Section 2. Number and Qualification of Directors. The number of directors of the corporation shall not be less than four (4) nor more than eight (8) until changed by amendment of the Certificate of Incorporation or by a bylaw amending this Article III, Section 2 duly adopted by the vote or written consent of holders of a majority of the outstanding shares or by the Board of Directors. The exact number of directors shall be fixed from time to time, within the limits specified in the Certificate of Incorporation or in this Article III, Section 2, by a bylaw or amendment thereof duly adopted by the vote of a majority of the shares entitled to vote represented at a duly held meeting at which a quorum is present, or by the written consent of the holders of a majority of the outstanding shares entitled to vote, or by the Board of Directors. Subject to the foregoing provisions for changing the number of directors, the number of directors of the corporation has been fixed at seven (7). Directors need not be stockholders.

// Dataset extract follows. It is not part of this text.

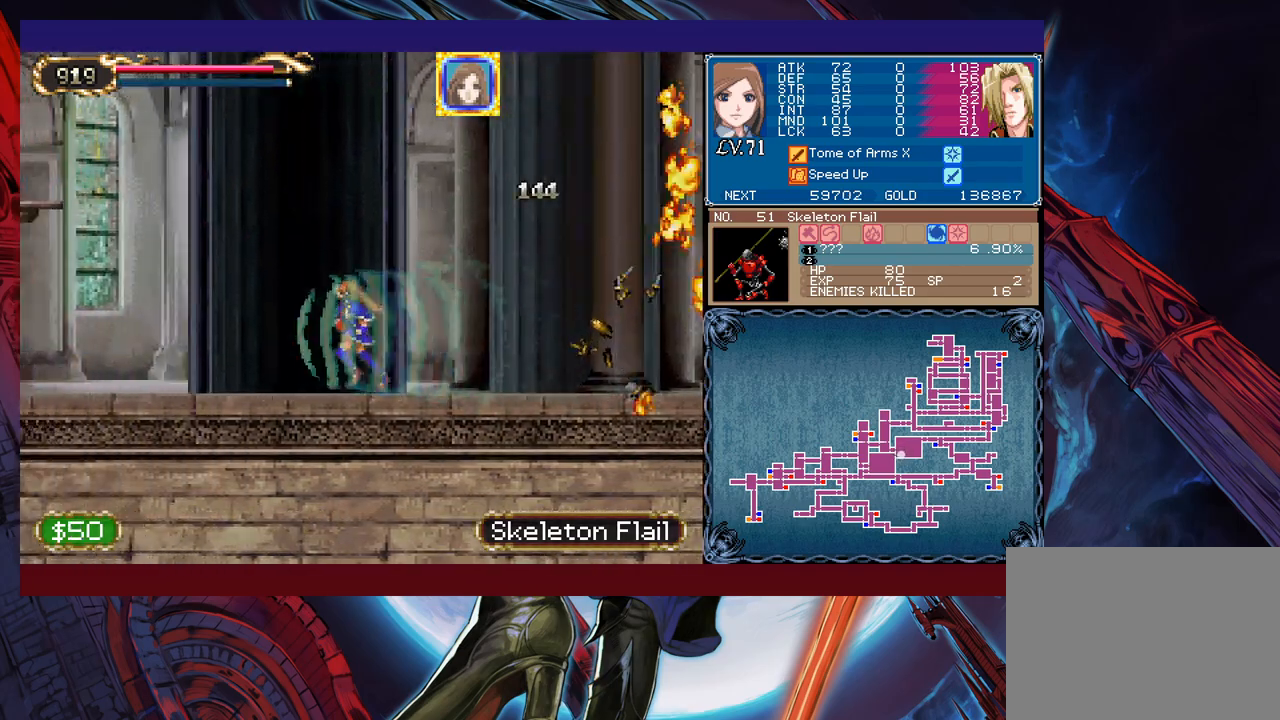
{"buttons": [], "left_stick": "left", "events": []}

Section 3. Election and Term of Office of Directors. Directors shall be elected at each annual meeting of the stockholders, but if any such annual meeting is not held, or the directors are not elected thereat, the directors may be elected at any special meeting of the stockholders held for that purpose. All directors shall hold office until the expiration of the term for which elected and until their respective successors are elected, except in the case of death, resignation or removal of any director.

 

Section 4. Vacancies. Vacancies and newly created directorships resulting from any increase in the authorized number of directors may be filled by a majority of the remaining members of the Board of Directors, although such majority is less than a quorum, or by a sole remaining director, and the directors so chosen shall hold office until the expiration of the term for which elected and until their successors are duly elected and shall qualify, unless sooner displaced.

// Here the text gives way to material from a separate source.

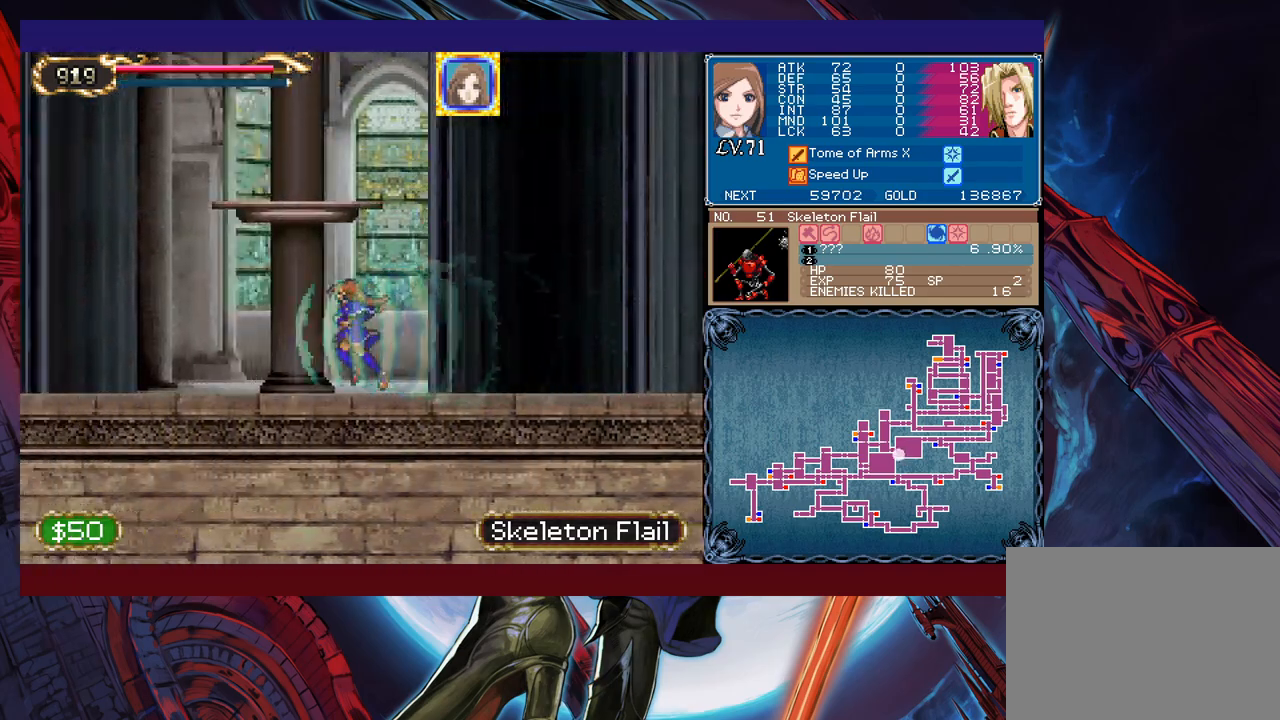
{"buttons": [], "left_stick": "left", "events": []}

A vacancy or vacancies in the Board of Directors shall be deemed to exist in the event of the death, resignation, or removal of any director, or if the authorized number of directors is increased, or if the stockholders fail, at any meeting of stockholders at which any director or directors are elected, to elect the number of directors to be voted for at that meeting. Any director may resign at any time upon giving written notice to the corporation. Any such resignation shall take effect on the date of receipt of that notice or at such later date as specified in the resignation, and, unless otherwise specified in the resignation, acceptance of the registration shall not be necessary to make it effective. The entire Board of Directors or any individual director may be removed from office, prior to the expiration of their or his term of office only in the manner and within the limitations provided by the General Corporation Law of Delaware

Section 5. Place of Meetings. Meetings of the Board of Directors may be held at any place within or outside the State of Delaware that has been designated in the notice of the meeting or, if not so stated or if there is no notice, by resolution of the board or by the chairman of the board or by the president (if not contrary to any action taken by the Board of Directors). In the absence of such a designation, meetings shall be held at the principal executive office of the corporation.

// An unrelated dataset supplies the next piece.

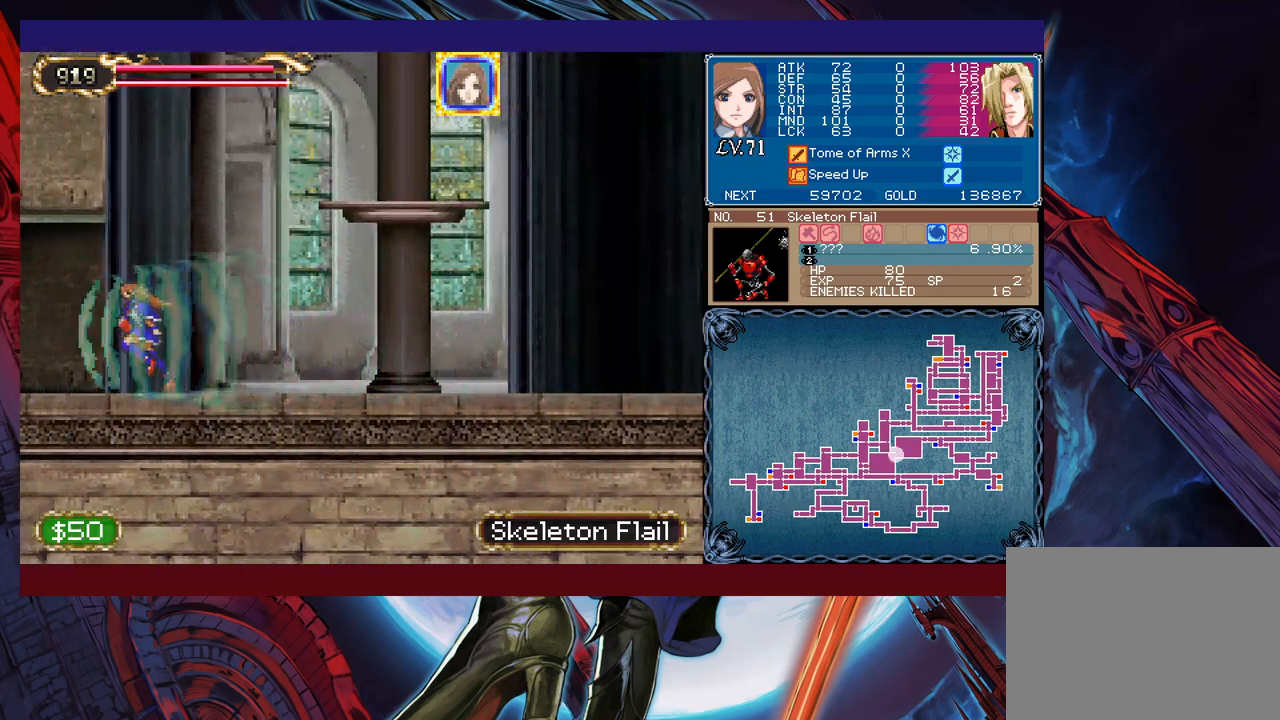
{"buttons": [], "left_stick": "right", "events": [[283, "left_stick", "right"]]}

Section 6. Annual Meeting. Immediately following each annual meeting of stockholders, the Board of Directors shall hold a regular meeting for the purpose of organization, any desired election of officers, and the transaction of other business. Notice of this meeting shall not be required.

Section 7. Other Regular Meetings. Other regular meetings of the Board of Directors shall be held without call at such time as shall from time to time be fixed by resolution of the Board of Directors. Such regular meetings may be held without notice.

Section 8. Special Meetings. Special meetings of the Board of Directors for any purpose or purposes may be called at any time by the chairman of the board or the president or any vice president or secretary or any two directors. [Notice of the time and place of special meetings shall be delivered personally or by telephone or facsimile to each director or sent by first-class mail or telegram, charges prepaid, addressed to each director at that director’s address as it is shown on the records of the corporation. In case the notice is mailed, it shall be deposited in the United States mail at least four (4) days before the time of the holding of the meeting. In case the notice is delivered personally, or by telephone, facsimile or telegram, it shall be delivered personally, or by telephone, facsimile or to the telegraph company, at least forty-eight (48) hours before the time of the holding of the meeting. Any oral notice given personally or by telephone may be communicated either to the director or to a person at the office of the director who the person giving the notice has reason to believe will promptly communicate it to the director.] The notice need not specify the purpose of the meeting nor the place if the meeting is to be held at the principal executive office of the corporation.

Section 9. Quorum. At all meetings of the Board of Directors a majority of the authorized number of directors shall constitute a quorum for the transaction of business and the act of a majority of the directors present at any meeting at which there is a quorum shall be the act of the Board of Directors, except as provided by the provisions of Section 144 of the General Corporation Law of Delaware (as to approval of contracts or transactions in which a director has a financial interest), Section 141(c) of the General Corporation Law of Delaware (as to appointment of committees), the certificate of incorporation, these bylaws, or other applicable law. If a quorum shall not be present at any meeting of the Board of Directors, the directors present thereat may adjourn the meeting from time to time, without notice other than announcement at the meeting, until a quorum shall be present. A meeting at which a quorum is initially present may continue to transact business notwithstanding the withdrawal of directors, if any action taken is approved by at least a majority of the required quorum for that meeting.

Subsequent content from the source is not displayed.